# Data segment
--- START ---

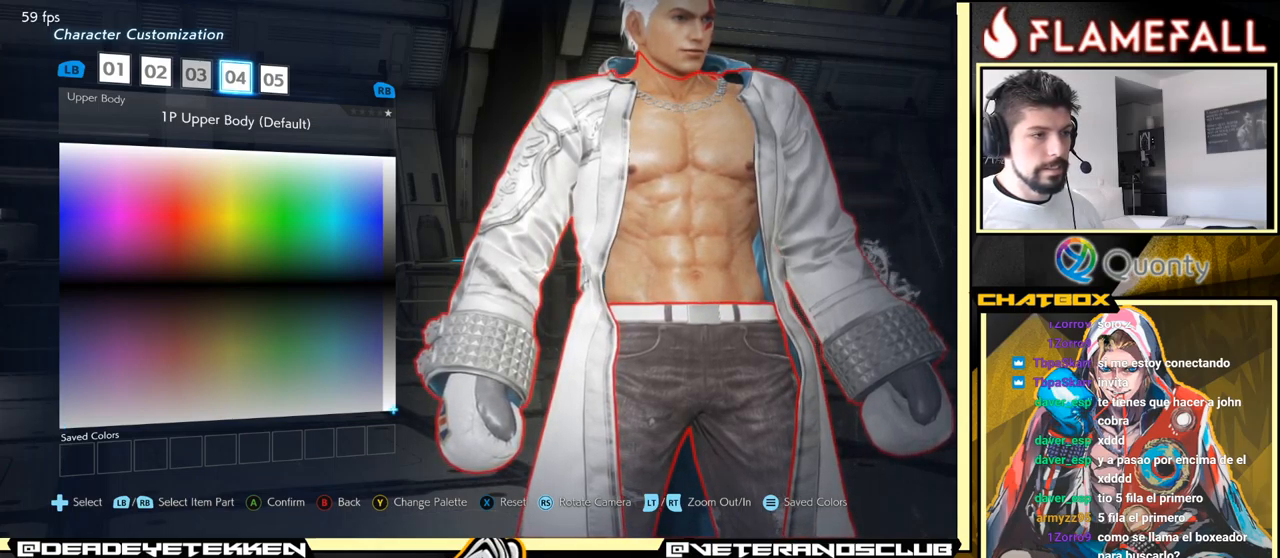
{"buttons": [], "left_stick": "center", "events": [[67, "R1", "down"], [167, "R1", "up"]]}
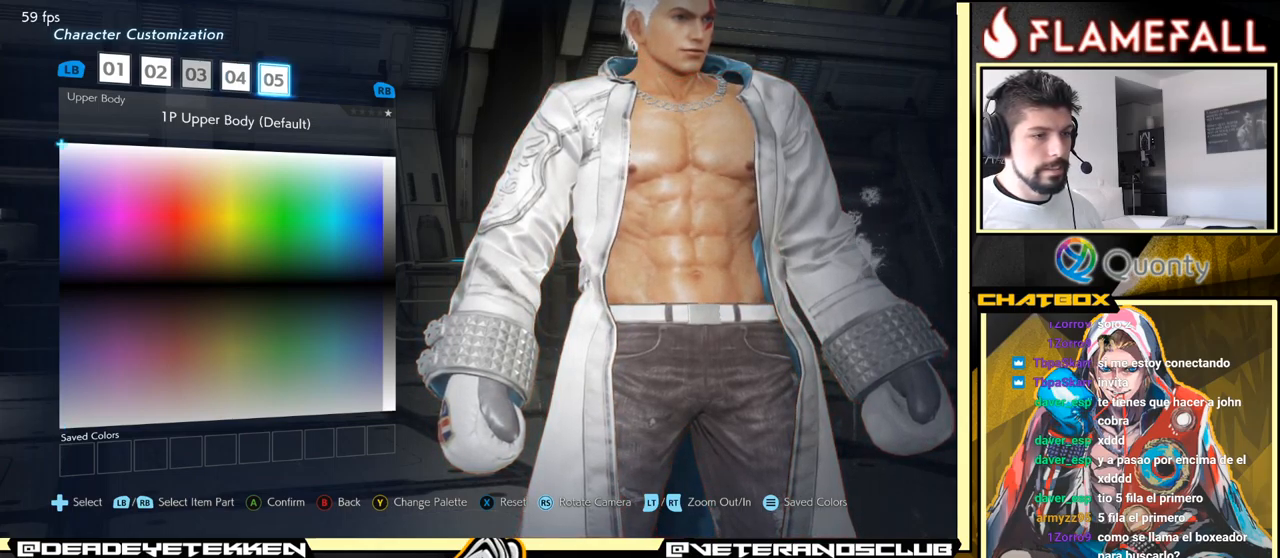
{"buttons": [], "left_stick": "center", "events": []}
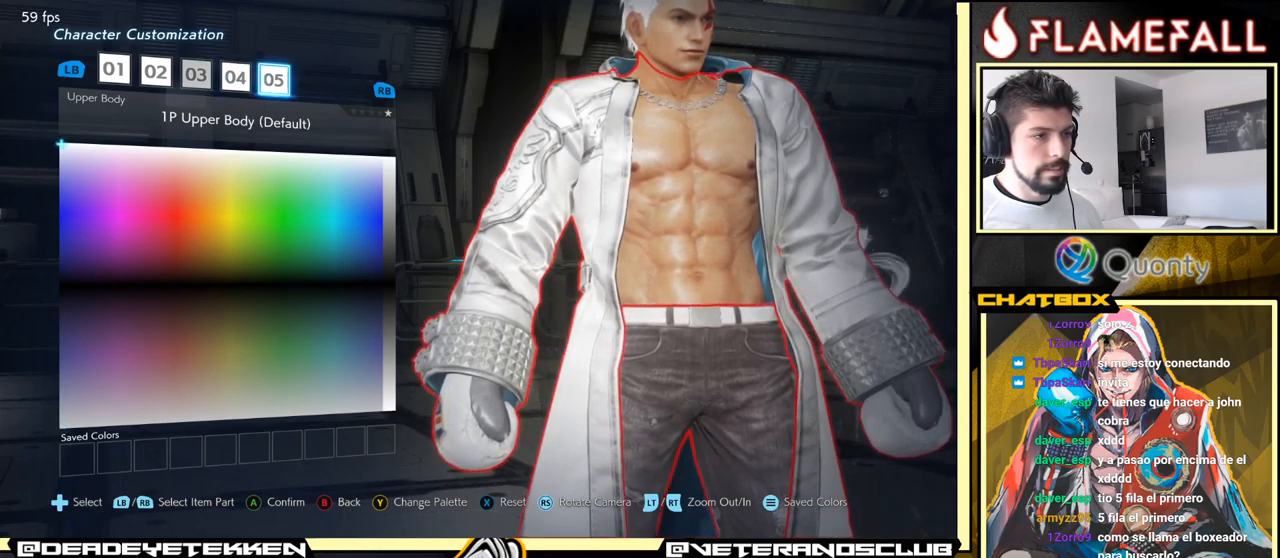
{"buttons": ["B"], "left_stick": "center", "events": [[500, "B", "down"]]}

--- END ---

# Your assignment
Images should not appear in the copy; retype the listing above exactly.

# Answer for the task
{"buttons": [], "left_stick": "center", "events": [[67, "R1", "down"], [167, "R1", "up"]]}
{"buttons": [], "left_stick": "center", "events": []}
{"buttons": ["B"], "left_stick": "center", "events": [[500, "B", "down"]]}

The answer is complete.